== Source material ==
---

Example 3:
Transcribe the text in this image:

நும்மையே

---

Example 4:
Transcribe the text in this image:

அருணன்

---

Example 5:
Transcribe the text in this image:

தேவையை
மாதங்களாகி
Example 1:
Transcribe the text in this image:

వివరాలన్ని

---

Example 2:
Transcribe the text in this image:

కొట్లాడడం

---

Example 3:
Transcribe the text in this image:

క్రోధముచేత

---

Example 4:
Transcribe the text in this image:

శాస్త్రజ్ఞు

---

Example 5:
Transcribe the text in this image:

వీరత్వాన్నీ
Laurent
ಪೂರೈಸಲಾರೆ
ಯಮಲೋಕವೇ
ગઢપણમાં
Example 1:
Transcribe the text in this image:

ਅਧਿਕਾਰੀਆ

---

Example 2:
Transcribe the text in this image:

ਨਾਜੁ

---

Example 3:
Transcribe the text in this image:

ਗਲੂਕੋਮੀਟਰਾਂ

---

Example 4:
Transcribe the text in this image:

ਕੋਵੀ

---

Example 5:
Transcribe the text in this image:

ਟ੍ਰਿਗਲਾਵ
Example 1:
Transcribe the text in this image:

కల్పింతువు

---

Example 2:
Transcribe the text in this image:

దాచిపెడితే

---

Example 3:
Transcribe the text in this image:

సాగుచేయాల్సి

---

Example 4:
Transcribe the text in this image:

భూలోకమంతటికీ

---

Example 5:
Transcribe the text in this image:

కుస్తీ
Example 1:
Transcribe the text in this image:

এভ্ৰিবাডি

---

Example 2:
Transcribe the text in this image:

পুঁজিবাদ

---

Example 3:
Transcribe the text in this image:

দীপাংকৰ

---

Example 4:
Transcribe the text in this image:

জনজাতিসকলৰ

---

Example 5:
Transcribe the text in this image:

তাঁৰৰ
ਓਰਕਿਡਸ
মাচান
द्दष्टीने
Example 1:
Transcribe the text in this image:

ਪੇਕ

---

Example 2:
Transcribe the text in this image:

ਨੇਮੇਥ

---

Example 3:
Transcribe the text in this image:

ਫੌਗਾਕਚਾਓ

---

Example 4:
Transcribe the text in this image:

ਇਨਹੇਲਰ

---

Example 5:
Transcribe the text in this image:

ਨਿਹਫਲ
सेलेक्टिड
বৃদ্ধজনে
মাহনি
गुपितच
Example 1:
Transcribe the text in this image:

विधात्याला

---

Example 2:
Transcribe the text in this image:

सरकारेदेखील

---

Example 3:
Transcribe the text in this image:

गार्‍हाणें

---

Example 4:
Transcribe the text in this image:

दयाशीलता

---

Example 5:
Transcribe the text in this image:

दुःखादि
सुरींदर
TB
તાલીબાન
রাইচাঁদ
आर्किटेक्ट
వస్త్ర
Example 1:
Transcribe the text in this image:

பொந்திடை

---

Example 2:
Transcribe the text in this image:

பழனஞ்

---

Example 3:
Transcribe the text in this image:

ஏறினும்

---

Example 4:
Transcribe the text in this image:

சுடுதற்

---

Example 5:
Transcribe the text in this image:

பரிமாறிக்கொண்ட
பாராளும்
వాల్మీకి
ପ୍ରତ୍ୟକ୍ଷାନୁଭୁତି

== Work item ==
Each line above is to be restated exactly.

== Your solution ==
---

Example 3:
Transcribe the text in this image:

நும்மையே

---

Example 4:
Transcribe the text in this image:

அருணன்

---

Example 5:
Transcribe the text in this image:

தேவையை
மாதங்களாகி
Example 1:
Transcribe the text in this image:

వివరాలన్ని

---

Example 2:
Transcribe the text in this image:

కొట్లాడడం

---

Example 3:
Transcribe the text in this image:

క్రోధముచేత

---

Example 4:
Transcribe the text in this image:

శాస్త్రజ్ఞు

---

Example 5:
Transcribe the text in this image:

వీరత్వాన్నీ
Laurent
ಪೂರೈಸಲಾರೆ
ಯಮಲೋಕವೇ
ગઢપણમાં
Example 1:
Transcribe the text in this image:

ਅਧਿਕਾਰੀਆ

---

Example 2:
Transcribe the text in this image:

ਨਾਜੁ

---

Example 3:
Transcribe the text in this image:

ਗਲੂਕੋਮੀਟਰਾਂ

---

Example 4:
Transcribe the text in this image:

ਕੋਵੀ

---

Example 5:
Transcribe the text in this image:

ਟ੍ਰਿਗਲਾਵ
Example 1:
Transcribe the text in this image:

కల్పింతువు

---

Example 2:
Transcribe the text in this image:

దాచిపెడితే

---

Example 3:
Transcribe the text in this image:

సాగుచేయాల్సి

---

Example 4:
Transcribe the text in this image:

భూలోకమంతటికీ

---

Example 5:
Transcribe the text in this image:

కుస్తీ
Example 1:
Transcribe the text in this image:

এভ্ৰিবাডি

---

Example 2:
Transcribe the text in this image:

পুঁজিবাদ

---

Example 3:
Transcribe the text in this image:

দীপাংকৰ

---

Example 4:
Transcribe the text in this image:

জনজাতিসকলৰ

---

Example 5:
Transcribe the text in this image:

তাঁৰৰ
ਓਰਕਿਡਸ
মাচান
द्दष्टीने
Example 1:
Transcribe the text in this image:

ਪੇਕ

---

Example 2:
Transcribe the text in this image:

ਨੇਮੇਥ

---

Example 3:
Transcribe the text in this image:

ਫੌਗਾਕਚਾਓ

---

Example 4:
Transcribe the text in this image:

ਇਨਹੇਲਰ

---

Example 5:
Transcribe the text in this image:

ਨਿਹਫਲ
सेलेक्टिड
বৃদ্ধজনে
মাহনি
गुपितच
Example 1:
Transcribe the text in this image:

विधात्याला

---

Example 2:
Transcribe the text in this image:

सरकारेदेखील

---

Example 3:
Transcribe the text in this image:

गार्‍हाणें

---

Example 4:
Transcribe the text in this image:

दयाशीलता

---

Example 5:
Transcribe the text in this image:

दुःखादि
सुरींदर
TB
તાલીબાન
রাইচাঁদ
आर्किटेक्ट
వస్త్ర
Example 1:
Transcribe the text in this image:

பொந்திடை

---

Example 2:
Transcribe the text in this image:

பழனஞ்

---

Example 3:
Transcribe the text in this image:

ஏறினும்

---

Example 4:
Transcribe the text in this image:

சுடுதற்

---

Example 5:
Transcribe the text in this image:

பரிமாறிக்கொண்ட
பாராளும்
వాల్మీకి
ପ୍ରତ୍ୟକ୍ଷାନୁଭୁତି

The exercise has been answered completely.